Differences in Cardiac Mechanics among Genetically At-Risk First-Degree Relatives: The DCM Precision Medicine Study

Abstract

Aims: Among genetically at-risk first-degree relatives (FDRs) of probands with dilated cardiomyopathy (DCM), the ability to detect changes in left ventricular (LV) mechanics with normal LV size and ejection fraction (LVEF) remains incompletely explored. We sought to define a pre-DCM phenotype among at-risk FDRs, including those with variants of uncertain significance (VUSs), using echocardiographic measures of cardiac mechanics.

Methods and results: LV structure and function, including speckle-tracking analysis for LV global longitudinal strain (GLS), were evaluated in 124 FDRs (65% female; median age 44.9 [IQR: 30.6-60.3] years) of 66 DCM probands of European ancestry sequenced for rare variants in 35 DCM genes. FDRs had normal LV size and LVEF. Negative FDRs of probands with pathogenic or likely pathogenic (P/LP) variants (n=28) were a reference group to which negative FDRs of probands without P/LP variants (n=30), FDRs with only VUSs (n=27), and FDRs with P/LP variants (n=39) were compared. In an analysis accounting for age-dependent penetrance, FDRs below the median age showed minimal differences in LV GLS across groups while those above it with P/LP variants or VUSs had lower absolute values than the reference group (-3.9 [95% CI: -5.7, -2.1] or -3.1 [-4.8, -1.4] %-units) and negative FDRs of probands without P/LP variants (-2.6 [-4.0, -1.2] or -1.8 [-3.1, -0.6]).

Conclusions: Older FDRs with normal LV size and LVEF who harbored P/LP variants or VUSs had lower absolute LV GLS values, indicating that some DCM-related VUSs are clinically relevant. LV GLS may have utility for defining a pre-DCM phenotype.

Clinical trial registration: clinicaltrials.gov, NCT03037632.

Keywords: cardiomyopathy; echocardiography; family-based study; genetics.

Figure 1.. A conceptual framework for a pre-DCM phenotype.

Identifying pre-DCM in at-risk individuals using LV GLS provides an opportunity to test interventions to prevent DCM at an earlier stage. Pre-DCM^a is defined as a reduction in the absolute value of LV GLS in a genetically at-risk first-degree relative who still has normal LV size and ejection fraction. Partial DCM^b has been defined as an LVEF <50% or LV enlargement (but not both),^, and has been shown to be a harbinger of DCM. The transition from genetic risk of DCM with normal cardiac structure and function to pre-DCM, partial DCM, clinically identifiable though still asymptomatic DCM (Phase 1), and finally symptomatic DCM (Phase 2) takes months or years. ACC/AHA stages of heart failure aligned with the progression of DCM are shown at the bottom. HF = heart failure.

Figure 2.. Selection of study participants and definition of genetic risk groups.

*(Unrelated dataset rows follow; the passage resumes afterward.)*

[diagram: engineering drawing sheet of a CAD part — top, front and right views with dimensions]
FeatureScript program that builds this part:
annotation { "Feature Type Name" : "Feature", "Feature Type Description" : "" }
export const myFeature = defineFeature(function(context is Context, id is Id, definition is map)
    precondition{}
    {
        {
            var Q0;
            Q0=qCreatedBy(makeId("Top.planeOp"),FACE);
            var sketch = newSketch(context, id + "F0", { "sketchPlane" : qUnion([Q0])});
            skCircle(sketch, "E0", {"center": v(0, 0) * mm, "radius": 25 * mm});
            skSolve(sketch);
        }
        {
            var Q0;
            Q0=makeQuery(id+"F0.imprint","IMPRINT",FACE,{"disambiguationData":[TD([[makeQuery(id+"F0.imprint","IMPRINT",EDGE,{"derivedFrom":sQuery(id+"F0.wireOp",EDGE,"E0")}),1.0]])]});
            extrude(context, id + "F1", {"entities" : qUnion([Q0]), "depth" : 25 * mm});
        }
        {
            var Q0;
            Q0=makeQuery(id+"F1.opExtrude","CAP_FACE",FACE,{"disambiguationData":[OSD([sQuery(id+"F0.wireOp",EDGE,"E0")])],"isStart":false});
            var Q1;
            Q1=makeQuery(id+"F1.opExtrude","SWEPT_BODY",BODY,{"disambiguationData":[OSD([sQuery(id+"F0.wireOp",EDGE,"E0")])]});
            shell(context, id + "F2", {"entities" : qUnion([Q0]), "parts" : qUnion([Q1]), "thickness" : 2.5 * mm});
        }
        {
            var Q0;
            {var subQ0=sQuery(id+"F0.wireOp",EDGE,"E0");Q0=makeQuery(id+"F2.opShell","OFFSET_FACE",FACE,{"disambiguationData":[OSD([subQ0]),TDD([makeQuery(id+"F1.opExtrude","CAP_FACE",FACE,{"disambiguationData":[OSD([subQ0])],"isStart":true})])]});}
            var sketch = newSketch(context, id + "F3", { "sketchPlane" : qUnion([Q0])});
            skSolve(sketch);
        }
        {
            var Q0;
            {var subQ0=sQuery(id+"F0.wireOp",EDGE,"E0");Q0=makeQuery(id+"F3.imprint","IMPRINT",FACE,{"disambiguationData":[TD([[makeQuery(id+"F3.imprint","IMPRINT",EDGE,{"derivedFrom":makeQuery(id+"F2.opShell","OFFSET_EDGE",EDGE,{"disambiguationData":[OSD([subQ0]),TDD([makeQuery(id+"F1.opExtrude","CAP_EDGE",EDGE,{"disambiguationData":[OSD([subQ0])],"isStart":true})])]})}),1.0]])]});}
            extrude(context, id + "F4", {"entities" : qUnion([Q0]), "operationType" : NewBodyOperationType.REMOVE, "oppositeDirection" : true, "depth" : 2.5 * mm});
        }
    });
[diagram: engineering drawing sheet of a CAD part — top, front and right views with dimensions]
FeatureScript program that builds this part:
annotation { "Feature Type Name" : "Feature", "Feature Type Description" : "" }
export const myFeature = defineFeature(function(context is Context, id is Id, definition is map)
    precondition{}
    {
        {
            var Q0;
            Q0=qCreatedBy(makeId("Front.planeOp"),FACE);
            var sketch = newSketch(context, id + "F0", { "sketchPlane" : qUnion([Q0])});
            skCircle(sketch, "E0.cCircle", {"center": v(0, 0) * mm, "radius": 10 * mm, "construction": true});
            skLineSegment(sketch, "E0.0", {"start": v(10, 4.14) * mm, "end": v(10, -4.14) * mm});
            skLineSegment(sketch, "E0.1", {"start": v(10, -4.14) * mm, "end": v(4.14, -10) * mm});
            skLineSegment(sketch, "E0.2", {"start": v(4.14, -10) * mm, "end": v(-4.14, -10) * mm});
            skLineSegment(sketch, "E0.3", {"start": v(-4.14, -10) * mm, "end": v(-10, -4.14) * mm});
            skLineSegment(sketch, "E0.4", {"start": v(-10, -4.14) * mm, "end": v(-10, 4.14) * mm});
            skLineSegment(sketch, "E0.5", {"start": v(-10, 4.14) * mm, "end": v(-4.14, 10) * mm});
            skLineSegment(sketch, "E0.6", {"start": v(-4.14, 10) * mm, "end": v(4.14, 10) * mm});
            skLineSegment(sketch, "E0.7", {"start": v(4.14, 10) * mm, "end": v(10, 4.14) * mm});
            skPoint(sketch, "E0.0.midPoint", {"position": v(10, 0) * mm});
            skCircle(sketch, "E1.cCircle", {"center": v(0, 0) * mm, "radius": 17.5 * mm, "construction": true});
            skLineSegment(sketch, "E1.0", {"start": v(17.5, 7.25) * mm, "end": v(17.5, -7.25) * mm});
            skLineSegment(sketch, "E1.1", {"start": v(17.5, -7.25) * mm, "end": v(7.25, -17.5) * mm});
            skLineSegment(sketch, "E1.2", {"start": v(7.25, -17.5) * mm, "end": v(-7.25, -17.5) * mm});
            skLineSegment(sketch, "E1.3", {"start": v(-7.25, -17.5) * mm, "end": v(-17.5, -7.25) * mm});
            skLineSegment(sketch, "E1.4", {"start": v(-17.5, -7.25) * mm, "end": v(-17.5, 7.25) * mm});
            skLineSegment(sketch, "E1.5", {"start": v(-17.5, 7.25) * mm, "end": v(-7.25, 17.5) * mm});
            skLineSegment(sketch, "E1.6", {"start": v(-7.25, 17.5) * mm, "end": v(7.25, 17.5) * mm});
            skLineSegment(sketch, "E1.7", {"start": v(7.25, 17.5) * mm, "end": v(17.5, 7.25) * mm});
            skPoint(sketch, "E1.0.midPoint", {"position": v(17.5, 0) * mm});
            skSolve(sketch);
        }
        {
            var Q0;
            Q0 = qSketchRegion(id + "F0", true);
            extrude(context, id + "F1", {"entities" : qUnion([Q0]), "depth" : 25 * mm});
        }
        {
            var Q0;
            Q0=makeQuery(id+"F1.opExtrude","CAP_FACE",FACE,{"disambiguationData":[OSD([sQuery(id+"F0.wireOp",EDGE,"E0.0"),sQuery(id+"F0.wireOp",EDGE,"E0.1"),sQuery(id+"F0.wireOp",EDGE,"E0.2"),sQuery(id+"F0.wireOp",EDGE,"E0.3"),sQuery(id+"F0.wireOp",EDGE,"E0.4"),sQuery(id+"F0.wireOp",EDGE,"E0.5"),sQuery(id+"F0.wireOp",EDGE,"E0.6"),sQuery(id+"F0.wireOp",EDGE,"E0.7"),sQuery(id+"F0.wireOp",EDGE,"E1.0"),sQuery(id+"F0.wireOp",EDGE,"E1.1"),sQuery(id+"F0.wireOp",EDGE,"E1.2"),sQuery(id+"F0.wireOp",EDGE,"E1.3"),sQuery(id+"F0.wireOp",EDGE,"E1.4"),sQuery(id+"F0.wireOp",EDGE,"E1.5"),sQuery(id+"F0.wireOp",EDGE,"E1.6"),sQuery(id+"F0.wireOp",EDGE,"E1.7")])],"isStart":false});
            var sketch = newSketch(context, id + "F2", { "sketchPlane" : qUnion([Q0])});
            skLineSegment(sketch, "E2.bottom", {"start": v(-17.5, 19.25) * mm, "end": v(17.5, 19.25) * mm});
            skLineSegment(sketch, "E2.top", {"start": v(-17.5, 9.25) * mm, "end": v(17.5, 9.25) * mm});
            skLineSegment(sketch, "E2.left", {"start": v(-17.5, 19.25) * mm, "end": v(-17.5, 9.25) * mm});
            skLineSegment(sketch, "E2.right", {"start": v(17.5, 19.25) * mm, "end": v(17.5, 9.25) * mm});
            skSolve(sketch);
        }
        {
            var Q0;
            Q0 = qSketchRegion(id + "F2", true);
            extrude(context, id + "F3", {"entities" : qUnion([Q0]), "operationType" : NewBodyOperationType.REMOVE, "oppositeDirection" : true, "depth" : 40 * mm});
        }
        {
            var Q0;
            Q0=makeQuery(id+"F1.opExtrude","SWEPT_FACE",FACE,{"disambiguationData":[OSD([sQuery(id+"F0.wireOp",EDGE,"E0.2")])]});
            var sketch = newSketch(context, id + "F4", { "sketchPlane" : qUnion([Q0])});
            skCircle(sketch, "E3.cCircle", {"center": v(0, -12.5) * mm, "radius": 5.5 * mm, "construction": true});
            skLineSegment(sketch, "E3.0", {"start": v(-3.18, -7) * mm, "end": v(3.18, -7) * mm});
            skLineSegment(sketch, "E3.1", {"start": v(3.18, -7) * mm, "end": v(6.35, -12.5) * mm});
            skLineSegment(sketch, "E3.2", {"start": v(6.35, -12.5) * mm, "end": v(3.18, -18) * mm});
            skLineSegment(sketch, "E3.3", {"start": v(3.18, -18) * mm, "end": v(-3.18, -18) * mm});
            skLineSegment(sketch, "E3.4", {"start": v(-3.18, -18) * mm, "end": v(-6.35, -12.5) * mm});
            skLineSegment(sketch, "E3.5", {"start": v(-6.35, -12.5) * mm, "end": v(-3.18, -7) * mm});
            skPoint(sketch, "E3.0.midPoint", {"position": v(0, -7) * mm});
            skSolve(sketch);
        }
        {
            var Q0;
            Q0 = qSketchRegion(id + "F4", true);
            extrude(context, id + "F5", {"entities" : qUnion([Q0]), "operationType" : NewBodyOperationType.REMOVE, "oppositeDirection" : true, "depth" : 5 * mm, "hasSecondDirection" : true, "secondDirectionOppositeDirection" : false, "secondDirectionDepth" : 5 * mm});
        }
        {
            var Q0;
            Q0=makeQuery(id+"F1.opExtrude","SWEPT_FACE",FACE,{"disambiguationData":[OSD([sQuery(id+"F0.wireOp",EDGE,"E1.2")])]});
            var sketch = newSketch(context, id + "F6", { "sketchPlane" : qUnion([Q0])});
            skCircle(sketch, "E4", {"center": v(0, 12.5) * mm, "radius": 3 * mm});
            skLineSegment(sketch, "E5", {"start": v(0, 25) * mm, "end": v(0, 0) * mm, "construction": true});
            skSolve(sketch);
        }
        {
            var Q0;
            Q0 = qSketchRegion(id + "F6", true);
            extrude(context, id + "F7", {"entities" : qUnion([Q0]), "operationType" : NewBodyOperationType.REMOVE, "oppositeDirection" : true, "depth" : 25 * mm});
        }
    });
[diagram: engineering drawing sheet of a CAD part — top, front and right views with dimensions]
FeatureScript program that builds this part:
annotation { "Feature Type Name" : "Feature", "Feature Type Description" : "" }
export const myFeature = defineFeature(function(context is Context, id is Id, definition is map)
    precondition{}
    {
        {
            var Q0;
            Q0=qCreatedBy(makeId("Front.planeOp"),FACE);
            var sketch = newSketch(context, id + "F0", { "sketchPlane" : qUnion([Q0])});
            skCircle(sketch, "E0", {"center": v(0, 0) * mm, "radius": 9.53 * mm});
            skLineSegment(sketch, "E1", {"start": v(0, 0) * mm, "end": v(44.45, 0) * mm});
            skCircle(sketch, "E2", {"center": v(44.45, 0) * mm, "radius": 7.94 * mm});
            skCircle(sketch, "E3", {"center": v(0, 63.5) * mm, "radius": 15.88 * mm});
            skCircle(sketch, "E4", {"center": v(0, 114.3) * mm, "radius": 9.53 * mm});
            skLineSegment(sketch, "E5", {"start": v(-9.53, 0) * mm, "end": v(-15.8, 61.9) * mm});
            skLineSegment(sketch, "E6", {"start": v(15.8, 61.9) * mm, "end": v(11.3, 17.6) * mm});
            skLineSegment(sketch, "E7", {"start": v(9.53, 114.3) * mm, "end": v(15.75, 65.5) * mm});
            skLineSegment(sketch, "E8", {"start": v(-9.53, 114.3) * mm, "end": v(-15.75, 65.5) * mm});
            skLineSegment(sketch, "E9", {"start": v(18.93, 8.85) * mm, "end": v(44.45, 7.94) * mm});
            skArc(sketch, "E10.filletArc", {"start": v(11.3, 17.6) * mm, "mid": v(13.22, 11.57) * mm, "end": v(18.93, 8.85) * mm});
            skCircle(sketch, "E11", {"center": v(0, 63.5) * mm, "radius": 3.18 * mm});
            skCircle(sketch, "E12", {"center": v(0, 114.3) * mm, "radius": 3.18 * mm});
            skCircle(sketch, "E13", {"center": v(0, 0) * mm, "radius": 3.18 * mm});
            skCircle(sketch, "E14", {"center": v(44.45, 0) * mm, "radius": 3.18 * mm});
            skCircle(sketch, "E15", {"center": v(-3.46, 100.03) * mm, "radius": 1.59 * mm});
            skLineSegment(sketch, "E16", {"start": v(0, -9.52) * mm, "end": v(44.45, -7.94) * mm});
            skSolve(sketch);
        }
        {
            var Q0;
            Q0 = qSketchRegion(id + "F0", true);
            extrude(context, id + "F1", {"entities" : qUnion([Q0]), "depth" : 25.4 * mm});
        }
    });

FDRs of probands who had completed genetic analysis were selected from a sampling frame including FDRs meeting all specified criteria as of October 20, 2021. To ensure adequate representation in each genetic risk group, approximately 50 FDRs were selected from each of three strata defined by the most deleterious variant harbored by the FDR (none, VUS, or P/LP), with preference given to unrelated FDRs. To expand the sample, all remaining FDRs in the sampling frame belonging to families of FDRs selected in the initial round were added without regard to variants harbored. For analysis, FDRs <18 years of age were excluded because DCM is an adult-onset disease with age-dependent penetrance, as were FDRs of probands with less than 87.5% European ancestry, who were not represented in sufficient numbers in the reference group described below to permit statistical adjustment of group comparisons by ancestry in the full sample. FDRs were analyzed in groups with varying levels of genetic risk, with negative FDRs of probands with P/LP variants serving as the reference group with DCM risk no greater than the general population.

Figure 3.. Echocardiographic measurements by genetic risk group in FDRs above the median age in the sample.

A violin plot with a superimposed box-and-whisker plot shows the distribution of the measurements among FDRs in each genetic risk group, with a black diamond at the mean. Next to this, an interval plot shows the estimated marginal mean from the linear mixed model analysis (point) as well as its 95% confidence interval (interval) obtained using Morel-Bokossa-Neerchal bias-corrected empirical standard errors and the standard normal distribution. For each genetic risk group, the estimated marginal mean is a covariate-adjusted estimate of the mean in a population of FDRs above the median age in the sample (44.9 years) that is half female. For LV global longitudinal strain, these populations also have the same mean height and weight and half image quality >2. Table 3 presents covariate-adjusted estimated mean differences between each genetic risk group and the reference group for FDRs above the median age from the same model; Supplemental Table 3 presents these differences comparing the P/LP and VUS groups to negative FDRs of probands without P/LP variants. In both tables, reported differences are the differences between the estimated marginal means in this figure.